Let’s kick off this article with a scenario. Say we are to send a message to someone named Max. Now, the message that Max will receive must be the identical message that we sent him and is not tampered with during transit. How can we achieve that? For example, if we are going to cash a cheque in real life, the bank needs to be sure that the cheque is authentic. And how do you prove it? You sign it, and they verify against your previously-stored signature. Here also, we use the same trick. We attach a piece of extra information with the document that is called a digital signature.
A digital signature is a cryptographic hash created for a message that is then encrypted along with the entire message to authenticate a digital message or document.
So, What Is a ‘hash’ Anyway?
A hash is a unique, fixed-length string called hash value or message digest obtained by compressing a message or a document by passing it through a mathematical function called a hash function.
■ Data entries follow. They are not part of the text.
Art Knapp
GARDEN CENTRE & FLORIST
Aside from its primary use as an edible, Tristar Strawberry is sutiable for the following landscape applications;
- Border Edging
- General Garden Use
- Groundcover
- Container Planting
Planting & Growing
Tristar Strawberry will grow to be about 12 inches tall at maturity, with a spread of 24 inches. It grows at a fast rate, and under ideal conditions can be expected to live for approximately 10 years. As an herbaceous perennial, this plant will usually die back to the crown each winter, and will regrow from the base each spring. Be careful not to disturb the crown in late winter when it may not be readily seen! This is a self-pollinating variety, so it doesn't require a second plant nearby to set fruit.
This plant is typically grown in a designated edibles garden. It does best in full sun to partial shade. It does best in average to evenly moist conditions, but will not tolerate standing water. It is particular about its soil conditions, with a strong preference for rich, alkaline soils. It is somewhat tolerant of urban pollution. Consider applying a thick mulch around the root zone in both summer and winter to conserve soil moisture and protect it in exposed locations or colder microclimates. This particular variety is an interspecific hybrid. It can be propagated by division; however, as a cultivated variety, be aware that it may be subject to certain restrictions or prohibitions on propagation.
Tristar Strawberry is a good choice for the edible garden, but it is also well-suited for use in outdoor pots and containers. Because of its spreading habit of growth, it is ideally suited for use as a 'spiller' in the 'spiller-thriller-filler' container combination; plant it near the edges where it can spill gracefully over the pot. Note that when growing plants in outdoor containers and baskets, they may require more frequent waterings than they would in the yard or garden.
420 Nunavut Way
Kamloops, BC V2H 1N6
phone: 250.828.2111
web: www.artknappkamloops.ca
When the message reaches the receiver, he/she can decrypt the message, hash the message’s contents using the same hash function, and then compare that hash with the digital signature to authenticate.
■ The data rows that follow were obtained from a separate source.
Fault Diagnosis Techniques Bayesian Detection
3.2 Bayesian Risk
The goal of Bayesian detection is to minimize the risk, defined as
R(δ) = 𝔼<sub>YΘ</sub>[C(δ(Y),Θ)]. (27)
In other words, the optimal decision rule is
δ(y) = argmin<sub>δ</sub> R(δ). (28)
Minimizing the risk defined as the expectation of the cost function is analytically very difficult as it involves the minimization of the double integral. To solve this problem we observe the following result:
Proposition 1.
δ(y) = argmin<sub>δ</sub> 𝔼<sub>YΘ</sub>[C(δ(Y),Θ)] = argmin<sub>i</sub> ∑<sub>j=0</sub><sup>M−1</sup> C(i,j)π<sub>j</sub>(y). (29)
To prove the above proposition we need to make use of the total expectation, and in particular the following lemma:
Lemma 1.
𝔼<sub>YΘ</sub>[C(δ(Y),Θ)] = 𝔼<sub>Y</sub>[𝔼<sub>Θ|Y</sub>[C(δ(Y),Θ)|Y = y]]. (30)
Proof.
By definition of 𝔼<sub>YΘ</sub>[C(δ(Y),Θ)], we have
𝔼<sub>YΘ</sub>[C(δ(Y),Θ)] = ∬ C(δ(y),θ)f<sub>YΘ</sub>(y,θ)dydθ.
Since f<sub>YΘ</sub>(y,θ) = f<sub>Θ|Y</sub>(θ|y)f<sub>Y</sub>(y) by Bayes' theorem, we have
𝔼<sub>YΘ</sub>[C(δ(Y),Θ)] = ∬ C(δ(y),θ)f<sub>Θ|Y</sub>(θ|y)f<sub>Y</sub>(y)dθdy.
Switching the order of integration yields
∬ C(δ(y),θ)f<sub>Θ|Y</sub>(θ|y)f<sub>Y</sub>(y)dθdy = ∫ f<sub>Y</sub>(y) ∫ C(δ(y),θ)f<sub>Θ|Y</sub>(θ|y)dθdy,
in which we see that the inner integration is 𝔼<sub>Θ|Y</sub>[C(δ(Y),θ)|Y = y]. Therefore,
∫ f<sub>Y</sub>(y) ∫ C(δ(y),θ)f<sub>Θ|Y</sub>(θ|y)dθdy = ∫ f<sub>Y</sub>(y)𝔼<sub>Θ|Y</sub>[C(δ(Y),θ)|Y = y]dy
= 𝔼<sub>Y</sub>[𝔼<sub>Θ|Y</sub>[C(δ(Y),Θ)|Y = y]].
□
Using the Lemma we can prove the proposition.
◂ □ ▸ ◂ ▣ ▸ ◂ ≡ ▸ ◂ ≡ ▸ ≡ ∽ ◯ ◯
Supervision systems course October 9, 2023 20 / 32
You might sometimes confuse between hashing and encryption. The difference is that encryption can be reversed to get the original message (decryption), but a hash can never be reversed.
A Bit of History
Secure Hash Algorithms (SHA) are a family of cryptographic hash functions developed by the National Institute of Standards and Technology (NIST)1 along with NSA, previously released as a U.S. Federal Information Processing Standard (FIPS) later in 1995; it was named as SHA. It includes four algorithms:
- SHA0
- SHA1
- SHA2
- SHA3
A typical application of SHA is to encrypt passwords. SHAs show an effect called the avalanche effect. Whenever a small part of the message is changed, the hash value changes drastically. This way, an attacker can’t get any helpful information about the original message using the hash value.
SHA1
SHA0 was a retronym of the original version of a 160-bit hash function called SHA, published in 1993, withdrawn shortly after being issued due to significant flaws. After which came SHA1, a 160-bit or 20-byte hash function, meaning the output was 160 bit long. It is not considered very secure, but many newer hashing algorithms work similarly. So let’s quickly dive in and understand how it works internally.
Working of SHA1
The working of SHA1 is rather interesting. Imagine we have a black box that takes 512 bits of information and gives five 32 bits values. This process goes on and on until the entire message has gone through the box. Finally, the five 32 bits values returned by the box (that is 160 bit) is your hash value. This is how SHA1 works.
Suppose we are trying to hash the string batoi
. This string, batoi
in binary, is
01110000 01101000 01111001 01110100 01101111 01101111 01101110
(56 bits).
First, we will generate five random 32 bits values. These values are called the initial internal state of the algorithm.
- H0 = 01100111 11011110 00101010 00000001
- H1 = 10111011 00000011 11100010 10001100
- H2 = 00000001 00011110 11110001 11011100
- H3 = 10010010 10010011 11101001 11100010
- H4 = 11001101 11101111 00100011 10101001
After this, the next step will be to pad this string batoi
to 512 bits as we saw that SHA1 expects 512 bits at a time. Padding is done by adding a 1
and then adding enough 0
s to make the string 448 bits. Finally, the last 64 bits are used to represent the original length of the string.
Since our string length was already less than 512 bits, we can now directly pass it to the hash function. If the string was longer, say 5000 bits. It would be broken down into chunks of 512 bits and then passed through the hash function one by one.
We will not get into the actual hash function because mathematics can be hard to understand. After the 512-bit chunk is passed to the hash function, the internal state,i.e., the five H values we chose initially, will change. And it will keep on changing every time a new chunk comes.
Finally, the combination of the five H values will give us the resultant hash value.
Other Hash Algorithms of SHA Family
As we have mentioned earlier, the SHA1 was not the most secure algorithm. Thus, more algorithms were produced due to increasing numbers and levels of vulnerabilities.
SHA2 consists of two identical hash functions called SHA-512 and SHA-256, which consist of differently sized block sizes. Different truncated versions of these hash functions include SHA-224, SHA-384, SHA-512/224, and SHA-512/256.
SHA3 uses a hash function called Keccak2. NIST released it in 2005. It supports the same hash lengths as SHA2, and its internal structure differs significantly from the rest of the SHA family.